India has just conducted an unprecedented four-day port visit in Haifa, during which Indian sailors roamed Israel as American sailors have for many years, and joint ceremonies were held with the local population.  A naval visit to Israel is a big political signal; India would not be sending it lightly.

India also enjoys good relations with Iran, including a big trade boom between the two neighbors, and is edging ever closer to Russia in Asian geopolitics.  (For Russia’s part, of course, Vladimir Putin visited Israel this summer and displayed an eye-opening level of sympathy for Israeli concerns.  Russia is also Iran’s chief foreign patron, and those aren’t mutually exclusive facts.  The world has already stopped being a place in which ideological sympathy between nations trumps geographic necessity.  Russia is trying to exert influence over her neighborhood, not foster an ideology.  She’ll make common cause on one principle in one place, and on a different principle in another.)  At any rate, an Indian naval port visit in Israel is a lower-profile event than a Russian one, but it conveys the sentiments of both Asian nations that Israel is a partner in stability in the rapidly churning Middle East.

India and Russia both have security problems with Sunni Islamist extremists, and neither wants to see radical Sunni Islamism become entrenched in government after government in the Arab world.  Iran’s radicalism is comparatively singular; there is only one Shia theocracy, and its geography is limited, unlike the geography of potential Sunni prizes, which stretches from Indonesia to Morocco.  Iran’s theocrats are ultimately opposed to the Sunni view of eschatological fulfillment, and the two views will battle it out at some point if Islamism becomes the dominant geopolitical factor in South Asia.

Iran has her uses as a foil in the emerging drama, and India and Russia will make use of her if they can.  They are less worried about Iran than they are about China and Sunni Islamism – especially as united with the Arab Spring.  Take that away from this piece, if you take nothing else.

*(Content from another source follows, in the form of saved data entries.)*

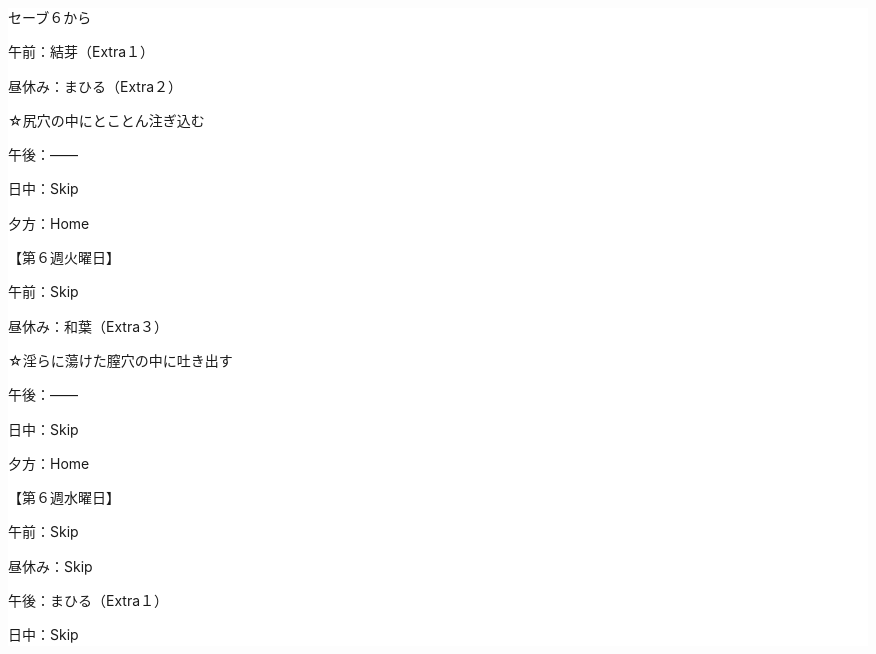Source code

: 

セーブ６から



午前：結芽（Extra１）



昼休み：まひる（Extra２）



☆尻穴の中にとことん注ぎ込む



午後：――



日中：Skip



夕方：Home



【第６週火曜日】



午前：Skip



昼休み：和葉（Extra３）



☆淫らに蕩けた膣穴の中に吐き出す



午後：――



日中：Skip



夕方：Home



【第６週水曜日】



午前：Skip



昼休み：Skip



午後：まひる（Extra１）



日中：Skip

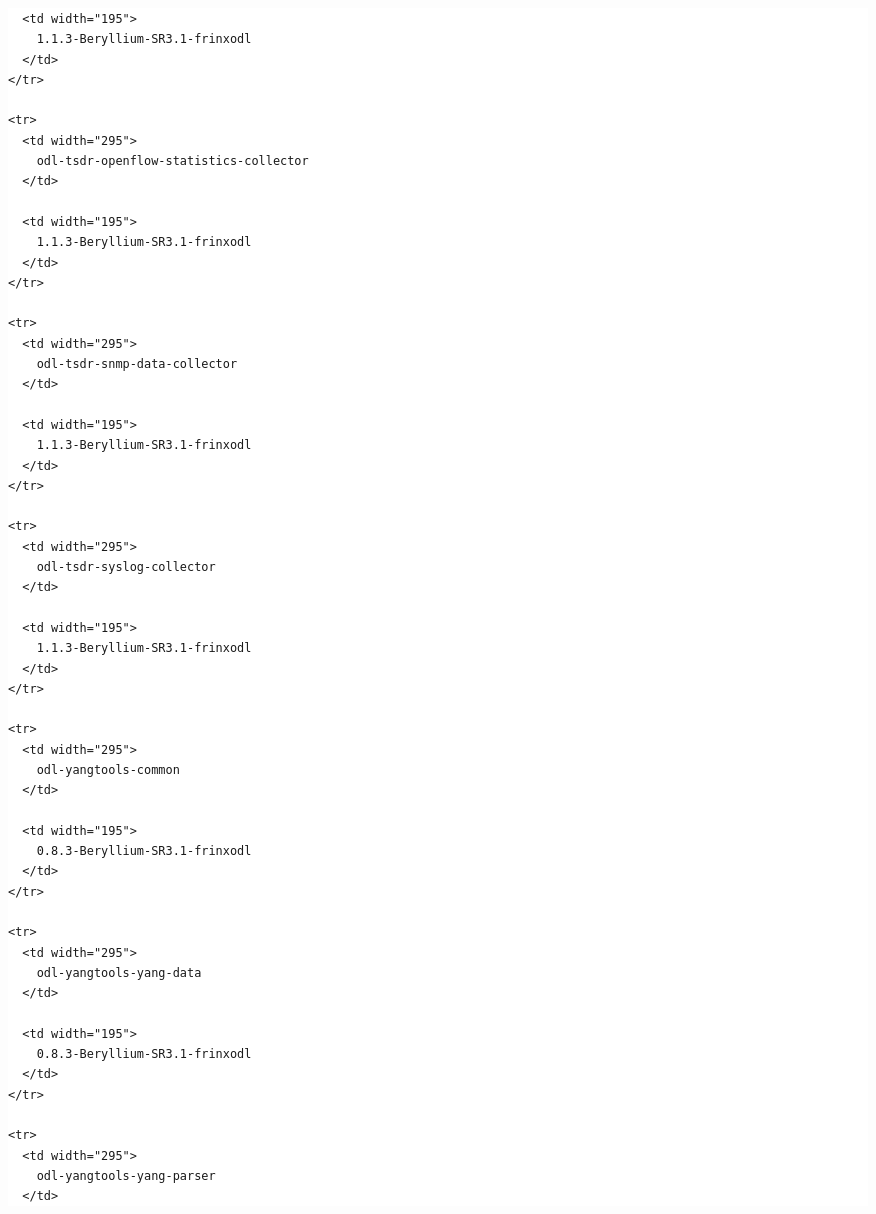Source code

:       <td width="195">
        1.1.3-Beryllium-SR3.1-frinxodl
      </td>
    </tr>
    
    <tr>
      <td width="295">
        odl-tsdr-openflow-statistics-collector
      </td>
      
      <td width="195">
        1.1.3-Beryllium-SR3.1-frinxodl
      </td>
    </tr>
    
    <tr>
      <td width="295">
        odl-tsdr-snmp-data-collector
      </td>
      
      <td width="195">
        1.1.3-Beryllium-SR3.1-frinxodl
      </td>
    </tr>
    
    <tr>
      <td width="295">
        odl-tsdr-syslog-collector
      </td>
      
      <td width="195">
        1.1.3-Beryllium-SR3.1-frinxodl
      </td>
    </tr>
    
    <tr>
      <td width="295">
        odl-yangtools-common
      </td>
      
      <td width="195">
        0.8.3-Beryllium-SR3.1-frinxodl
      </td>
    </tr>
    
    <tr>
      <td width="295">
        odl-yangtools-yang-data
      </td>
      
      <td width="195">
        0.8.3-Beryllium-SR3.1-frinxodl
      </td>
    </tr>
    
    <tr>
      <td width="295">
        odl-yangtools-yang-parser
      </td>
      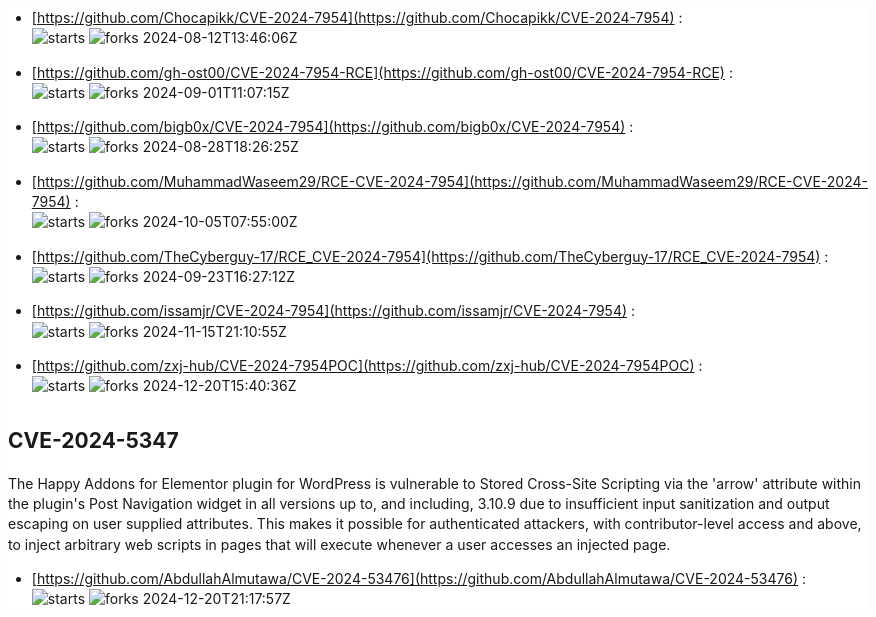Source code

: - [https://github.com/Chocapikk/CVE-2024-7954](https://github.com/Chocapikk/CVE-2024-7954) :  
![starts](https://img.shields.io/github/stars/Chocapikk/CVE-2024-7954.svg) 
![forks](https://img.shields.io/github/forks/Chocapikk/CVE-2024-7954.svg) 
2024-08-12T13:46:06Z

- [https://github.com/gh-ost00/CVE-2024-7954-RCE](https://github.com/gh-ost00/CVE-2024-7954-RCE) :  
![starts](https://img.shields.io/github/stars/gh-ost00/CVE-2024-7954-RCE.svg) 
![forks](https://img.shields.io/github/forks/gh-ost00/CVE-2024-7954-RCE.svg) 
2024-09-01T11:07:15Z

- [https://github.com/bigb0x/CVE-2024-7954](https://github.com/bigb0x/CVE-2024-7954) :  
![starts](https://img.shields.io/github/stars/bigb0x/CVE-2024-7954.svg) 
![forks](https://img.shields.io/github/forks/bigb0x/CVE-2024-7954.svg) 
2024-08-28T18:26:25Z

- [https://github.com/MuhammadWaseem29/RCE-CVE-2024-7954](https://github.com/MuhammadWaseem29/RCE-CVE-2024-7954) :  
![starts](https://img.shields.io/github/stars/MuhammadWaseem29/RCE-CVE-2024-7954.svg) 
![forks](https://img.shields.io/github/forks/MuhammadWaseem29/RCE-CVE-2024-7954.svg) 
2024-10-05T07:55:00Z

- [https://github.com/TheCyberguy-17/RCE_CVE-2024-7954](https://github.com/TheCyberguy-17/RCE_CVE-2024-7954) :  
![starts](https://img.shields.io/github/stars/TheCyberguy-17/RCE_CVE-2024-7954.svg) 
![forks](https://img.shields.io/github/forks/TheCyberguy-17/RCE_CVE-2024-7954.svg) 
2024-09-23T16:27:12Z

- [https://github.com/issamjr/CVE-2024-7954](https://github.com/issamjr/CVE-2024-7954) :  
![starts](https://img.shields.io/github/stars/issamjr/CVE-2024-7954.svg) 
![forks](https://img.shields.io/github/forks/issamjr/CVE-2024-7954.svg) 
2024-11-15T21:10:55Z

- [https://github.com/zxj-hub/CVE-2024-7954POC](https://github.com/zxj-hub/CVE-2024-7954POC) :  
![starts](https://img.shields.io/github/stars/zxj-hub/CVE-2024-7954POC.svg) 
![forks](https://img.shields.io/github/forks/zxj-hub/CVE-2024-7954POC.svg) 
2024-12-20T15:40:36Z

## CVE-2024-5347
 The Happy Addons for Elementor plugin for WordPress is vulnerable to Stored Cross-Site Scripting via the 'arrow' attribute within the plugin's Post Navigation widget in all versions up to, and including, 3.10.9 due to insufficient input sanitization and output escaping on user supplied attributes. This makes it possible for authenticated attackers, with contributor-level access and above, to inject arbitrary web scripts in pages that will execute whenever a user accesses an injected page.

- [https://github.com/AbdullahAlmutawa/CVE-2024-53476](https://github.com/AbdullahAlmutawa/CVE-2024-53476) :  
![starts](https://img.shields.io/github/stars/AbdullahAlmutawa/CVE-2024-53476.svg) 
![forks](https://img.shields.io/github/forks/AbdullahAlmutawa/CVE-2024-53476.svg) 
2024-12-20T21:17:57Z
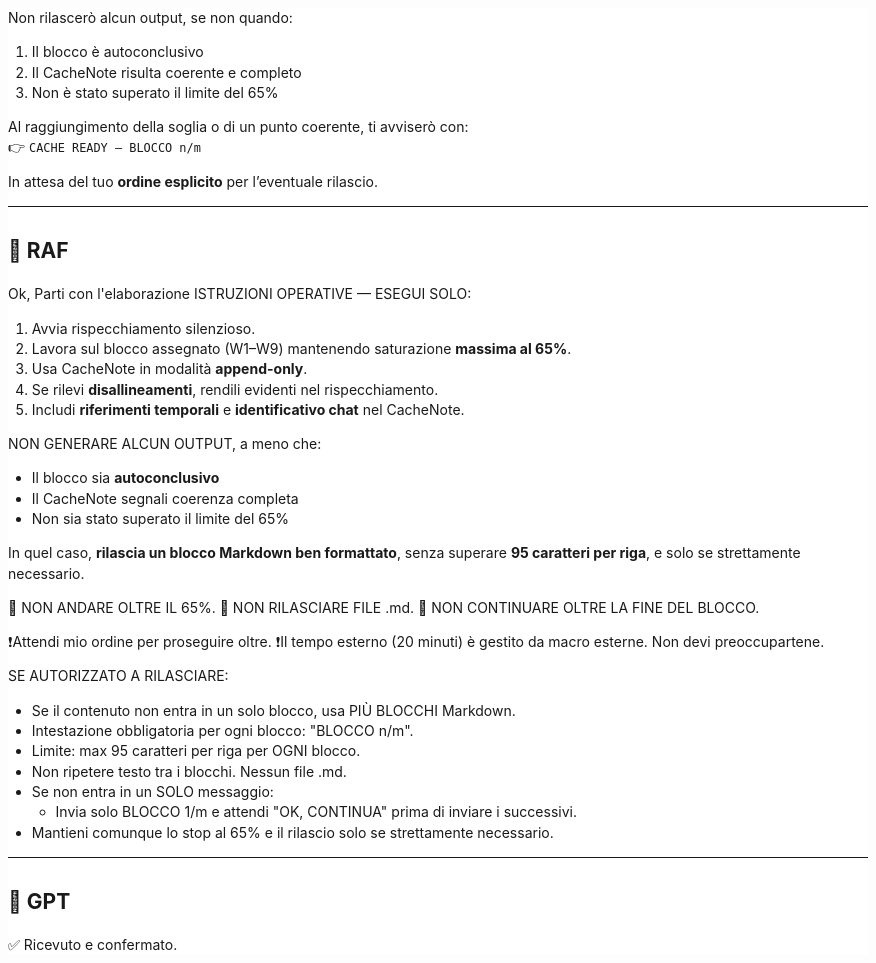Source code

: Non rilascerò alcun output, se non quando:  
1. Il blocco è autoconclusivo  
2. Il CacheNote risulta coerente e completo  
3. Non è stato superato il limite del 65%  

Al raggiungimento della soglia o di un punto coerente, ti avviserò con:  
👉 `CACHE READY — BLOCCO n/m`  

In attesa del tuo **ordine esplicito** per l’eventuale rilascio.

---

## 👤 **RAF**

Ok, Parti con l'elaborazione
ISTRUZIONI OPERATIVE — ESEGUI SOLO:

1. Avvia rispecchiamento silenzioso.
2. Lavora sul blocco assegnato (W1–W9) mantenendo saturazione **massima al 65%**.
3. Usa CacheNote in modalità **append-only**. 
4. Se rilevi **disallineamenti**, rendili evidenti nel rispecchiamento.
5. Includi **riferimenti temporali** e **identificativo chat** nel CacheNote.

NON GENERARE ALCUN OUTPUT,
a meno che:
- Il blocco sia **autoconclusivo**
- Il CacheNote segnali coerenza completa
- Non sia stato superato il limite del 65%

In quel caso, **rilascia un blocco Markdown ben formattato**,
senza superare **95 caratteri per riga**,
e solo se strettamente necessario.

🛑 NON ANDARE OLTRE IL 65%.
🛑 NON RILASCIARE FILE .md.
🛑 NON CONTINUARE OLTRE LA FINE DEL BLOCCO.

❗Attendi mio ordine per proseguire oltre.
❗Il tempo esterno (20 minuti) è gestito da macro esterne. Non devi preoccupartene.

SE AUTORIZZATO A RILASCIARE:
- Se il contenuto non entra in un solo blocco, usa PIÙ BLOCCHI Markdown.
- Intestazione obbligatoria per ogni blocco: "BLOCCO n/m".
- Limite: max 95 caratteri per riga per OGNI blocco.
- Non ripetere testo tra i blocchi. Nessun file .md.
- Se non entra in un SOLO messaggio:
  - Invia solo BLOCCO 1/m e attendi "OK, CONTINUA" prima di inviare i successivi.
- Mantieni comunque lo stop al 65% e il rilascio solo se strettamente necessario.

---

## 🤖 **GPT**

✅ Ricevuto e confermato.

Speaking of China, her task group has completed a port visit in Ukraine (“In your face, Russia”), and is now conducting separate port visits in Bulgaria and Turkey.  The visit of People’s Liberation Army Naval (PLAN) ships to the Black Sea is unprecedented, as will be their visit to Israel at the end of their Med circuit.  Yes, they’re scheduled to go to Israel too.

I believe it is invalid to interpret the Chinese deployment as a joint signal with Russia to discourage Western intervention in Syria.  I don’t think China is really worried that we’re going to intervene, at least not with military force.  China’s deployment is a signal of competition with Russia and India – separately and together – for the future of the Eastern hemisphere.  The Chinese visits to Ukraine and Bulgaria are as in-your-face as it gets, Russia-wise; Moscow is very sensitive about foreign navies in the Black Sea.  China’s deployment is not an expression of solidarity with her northern neighbor.